North-Central Section - 54th Annual Meeting - 2020

Paper No. 38-2
Presentation Time: 1:50 PM

PAIRED TUNNEL CHANNELS: ON THE ORIGIN OF A NEW VARIETY OF TUNNEL CHANNEL IN INDIANA


SODEMAN, Alexander D.1, FISHER, Timothy G.1, BECKER, Richard1, MARTIN-HAYDEN, James M.1 and LOOPE, Henry M.2, (1)Department of Environmental Sciences, University of Toledo, MS 604, 2801 W Bancroft St, Toledo, OH 43606, (2)Indiana Geological and Water Survey, Indiana University, 611 North Walnut Grove Ave., Bloomington, IN 47405

High resolution, digital elevation models of the southern margin of the Laurentide Ice Sheet (LIS) have revealed previously undescribed landforms throughout the Midwestern United States. A subset of tunnel channels herein termed paired tunnel channels (PTCs) have been identified throughout the Midwest, and this study looks at ones found in NE Indiana, NW Ohio, and SE Michigan between the Huron-Erie (HEL) and Saginaw Lobes of the LIS. PTCs are defined as a series of linear, parallel depressions separated by a continuous central ridge, and are oriented oblique to recessional moraines. Interestingly, PTCs crosscut recessional moraines of the HEL and have a surficial connection to traditional tunnel channels and proglacial spillways. The aim of this study is to describe the stratigraphy associated with PTCs and to determine their method of formation.

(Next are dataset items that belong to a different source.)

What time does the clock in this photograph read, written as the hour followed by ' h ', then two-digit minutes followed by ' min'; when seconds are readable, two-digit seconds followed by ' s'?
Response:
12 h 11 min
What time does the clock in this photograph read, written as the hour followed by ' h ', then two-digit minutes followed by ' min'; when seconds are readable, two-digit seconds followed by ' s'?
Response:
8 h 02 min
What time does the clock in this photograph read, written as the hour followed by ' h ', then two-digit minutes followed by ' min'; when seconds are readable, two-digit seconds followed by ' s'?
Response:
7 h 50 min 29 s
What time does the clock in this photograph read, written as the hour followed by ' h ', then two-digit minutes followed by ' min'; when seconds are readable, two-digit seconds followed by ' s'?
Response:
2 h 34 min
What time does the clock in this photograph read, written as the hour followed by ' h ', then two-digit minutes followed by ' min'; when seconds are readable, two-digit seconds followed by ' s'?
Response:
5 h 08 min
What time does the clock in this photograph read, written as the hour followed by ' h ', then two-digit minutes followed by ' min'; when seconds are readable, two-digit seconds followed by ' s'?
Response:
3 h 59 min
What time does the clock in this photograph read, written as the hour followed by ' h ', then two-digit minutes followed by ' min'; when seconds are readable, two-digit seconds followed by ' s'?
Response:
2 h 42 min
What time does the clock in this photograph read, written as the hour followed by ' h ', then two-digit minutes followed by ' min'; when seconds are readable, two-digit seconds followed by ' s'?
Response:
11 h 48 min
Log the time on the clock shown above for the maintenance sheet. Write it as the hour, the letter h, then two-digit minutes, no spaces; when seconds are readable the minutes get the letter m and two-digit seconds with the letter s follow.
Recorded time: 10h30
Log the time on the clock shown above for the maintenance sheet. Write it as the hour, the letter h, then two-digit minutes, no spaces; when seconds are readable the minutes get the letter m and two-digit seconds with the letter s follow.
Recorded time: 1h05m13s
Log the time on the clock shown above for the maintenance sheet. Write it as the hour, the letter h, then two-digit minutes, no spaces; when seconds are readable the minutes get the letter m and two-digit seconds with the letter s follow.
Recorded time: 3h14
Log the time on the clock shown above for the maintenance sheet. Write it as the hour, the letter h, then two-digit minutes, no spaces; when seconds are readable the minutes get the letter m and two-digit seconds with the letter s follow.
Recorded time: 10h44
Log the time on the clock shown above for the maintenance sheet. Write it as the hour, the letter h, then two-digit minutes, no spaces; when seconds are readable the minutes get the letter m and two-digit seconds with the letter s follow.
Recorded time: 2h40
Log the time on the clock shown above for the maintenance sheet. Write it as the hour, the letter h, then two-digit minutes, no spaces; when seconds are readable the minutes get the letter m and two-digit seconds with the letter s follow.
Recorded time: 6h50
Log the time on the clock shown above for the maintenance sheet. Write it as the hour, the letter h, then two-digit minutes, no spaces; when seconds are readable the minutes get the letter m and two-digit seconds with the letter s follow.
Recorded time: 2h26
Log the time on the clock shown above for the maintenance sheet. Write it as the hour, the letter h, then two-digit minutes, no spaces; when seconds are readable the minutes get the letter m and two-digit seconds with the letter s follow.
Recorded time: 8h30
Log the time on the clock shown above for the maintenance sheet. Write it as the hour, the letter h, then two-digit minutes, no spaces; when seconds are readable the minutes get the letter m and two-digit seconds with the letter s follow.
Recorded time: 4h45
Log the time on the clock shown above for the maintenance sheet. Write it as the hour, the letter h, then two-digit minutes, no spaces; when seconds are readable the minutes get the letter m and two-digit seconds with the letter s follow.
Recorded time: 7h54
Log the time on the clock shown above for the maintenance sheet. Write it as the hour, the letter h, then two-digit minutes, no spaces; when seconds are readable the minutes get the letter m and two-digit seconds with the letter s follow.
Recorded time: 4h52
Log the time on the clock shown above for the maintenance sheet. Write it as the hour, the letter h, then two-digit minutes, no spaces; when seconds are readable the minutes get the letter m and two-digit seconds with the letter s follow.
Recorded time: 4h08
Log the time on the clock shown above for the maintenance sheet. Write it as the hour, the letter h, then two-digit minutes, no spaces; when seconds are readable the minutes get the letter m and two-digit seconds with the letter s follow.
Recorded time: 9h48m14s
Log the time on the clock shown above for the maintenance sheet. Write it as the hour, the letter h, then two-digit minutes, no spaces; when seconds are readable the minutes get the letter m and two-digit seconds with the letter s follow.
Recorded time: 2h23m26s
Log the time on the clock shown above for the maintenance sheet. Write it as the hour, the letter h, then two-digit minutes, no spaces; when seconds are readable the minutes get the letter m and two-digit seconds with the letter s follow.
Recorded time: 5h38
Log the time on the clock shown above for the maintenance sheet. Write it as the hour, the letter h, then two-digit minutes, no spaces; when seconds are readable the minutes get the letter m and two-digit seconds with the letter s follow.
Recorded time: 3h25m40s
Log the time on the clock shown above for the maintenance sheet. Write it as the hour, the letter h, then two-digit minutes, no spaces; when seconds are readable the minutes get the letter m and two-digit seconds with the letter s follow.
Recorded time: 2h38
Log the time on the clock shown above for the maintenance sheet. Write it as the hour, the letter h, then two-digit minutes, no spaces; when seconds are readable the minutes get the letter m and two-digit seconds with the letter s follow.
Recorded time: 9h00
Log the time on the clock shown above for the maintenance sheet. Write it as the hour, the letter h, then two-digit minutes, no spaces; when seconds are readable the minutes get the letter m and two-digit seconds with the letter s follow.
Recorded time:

PTCs are found in two distinct stratigraphic and geomorphic regions separated by the Wabash-Erie Channel at Fort Wayne, Indiana. The northern region is composed of <10 m clayey till (Lagro Fm.) underlain by outwash of variable thickness (5–15 m) (Huntertown Fm.) and by >10 m loamy till (Trafalgar Fm.). Depth to bedrock (Antrim Shale) in the region is 75–120 m. PTCs in this region were studied with dipole-dipole electrical resistivity arrays, and many vertical structures believed to be blowouts from the Huntertown Fm. were found beneath surficial depressions. The southern region is composed of Lagro Fm. overlying limestone bedrock (Wabash Fm.) with numerous buried valleys including the Teays River Valley. Depth to bedrock is 10–20 m and is much deeper in the buried valleys. Passive seismic tomography was completed over a PTC, indicating it overlies a buried valley.

We propose that PTCs form as a result of over-pressurization of groundwater within a confined aquifer that is dramatically released to the bed of the LIS as blowouts. Initially, the blowouts are eroded and widened by meltwater, but as the meltwater supply drops off and water then stagnates, sediment partially fills the depressions. The position of the LIS and the stratigraphy control where the PTCs will occur and their geometry. This raises questions on the interaction between subglacial processes and the substrate in areas of complex stratigraphy, as well as what the recessional moraines in the region actually represent.